Na última terça-feira (10), o mercado acompanhou de perto as expectativas em torno de um novo pacote fiscal e o resultado do Índice de Preços ao Consumidor (IPCA) de maio, enquanto o cenário externo observava informações sobre um possível acordo entre China e Estados Unidos.
O dólar, após três dias de queda e atingindo uma mínima inédita desde outubro do ano anterior, subiu 0,11%, fechando a R$ 5,5689. O Ibovespa também apresentou alta de 0,54%, encerrando em 136.436,07 pontos.
Nos Estados Unidos, o S&P 500 teve um avanço de 0,55%, enquanto o rendimento dos títulos do Tesouro de dez anos caiu para 4,474%. O IBGE revelou um aumento de 0,26% no IPCA em maio, abaixo da expectativa do mercado de 0,33%, fazendo com que a inflação em doze meses recuasse de 5,53% para 5,32%.
Apesar da influência sobre a curva de juros, o índice teve um efeito limitado sobre o dólar, que variou pouco no dia, refletindo a indecisão acerca das medidas fiscais do governo.

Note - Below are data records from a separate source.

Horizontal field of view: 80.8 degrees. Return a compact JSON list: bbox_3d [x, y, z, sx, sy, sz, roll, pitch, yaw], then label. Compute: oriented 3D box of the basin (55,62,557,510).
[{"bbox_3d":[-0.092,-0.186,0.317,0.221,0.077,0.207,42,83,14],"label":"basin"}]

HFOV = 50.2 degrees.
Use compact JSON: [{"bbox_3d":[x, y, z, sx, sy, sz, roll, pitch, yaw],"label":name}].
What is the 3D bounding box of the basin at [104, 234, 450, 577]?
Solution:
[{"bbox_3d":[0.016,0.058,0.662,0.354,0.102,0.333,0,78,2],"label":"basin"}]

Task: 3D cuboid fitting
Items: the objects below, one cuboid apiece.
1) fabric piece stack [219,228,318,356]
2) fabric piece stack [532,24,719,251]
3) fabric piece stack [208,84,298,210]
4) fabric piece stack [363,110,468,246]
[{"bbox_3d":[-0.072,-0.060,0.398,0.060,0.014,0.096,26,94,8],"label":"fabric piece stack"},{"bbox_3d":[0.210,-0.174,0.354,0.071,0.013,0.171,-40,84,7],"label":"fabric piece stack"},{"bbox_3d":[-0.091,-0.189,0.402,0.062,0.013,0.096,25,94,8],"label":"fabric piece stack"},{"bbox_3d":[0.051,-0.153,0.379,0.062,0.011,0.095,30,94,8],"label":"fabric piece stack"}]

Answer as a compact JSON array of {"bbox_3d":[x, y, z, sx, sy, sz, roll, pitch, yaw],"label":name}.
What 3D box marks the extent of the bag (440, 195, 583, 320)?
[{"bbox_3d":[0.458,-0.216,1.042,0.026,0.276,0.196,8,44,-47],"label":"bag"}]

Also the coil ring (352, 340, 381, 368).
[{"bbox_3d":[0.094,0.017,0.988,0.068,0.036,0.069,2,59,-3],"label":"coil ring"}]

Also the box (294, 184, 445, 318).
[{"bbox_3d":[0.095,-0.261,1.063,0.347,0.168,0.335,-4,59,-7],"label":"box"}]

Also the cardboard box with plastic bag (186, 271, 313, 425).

O ministro da Fazenda, Fernando Haddad, anunciou uma proposta de alíquota unificada de 17,5% para o Imposto de Renda sobre aplicações financeiras, além do aumento da tributação sobre Juros sobre Capital Próprio de 15% para 20%.
Ainda visando ajustar a cobrança do Imposto sobre Operações Financeiras (IOF), Haddad mencionou que a receita dessas novas medidas será direcionada para essa recalibragem.
A PETROBRAS viu suas ações recuperarem-se, com altas significativas, enquanto o Banco do Brasil teve queda em decorrência de previsões de resultados negativos. Setores como o de proteína também tiveram um dia positivo, com a MINERVA atingindo alta e VALE fechando em leve valorização, mesmo com a queda nos futuros do minério na China.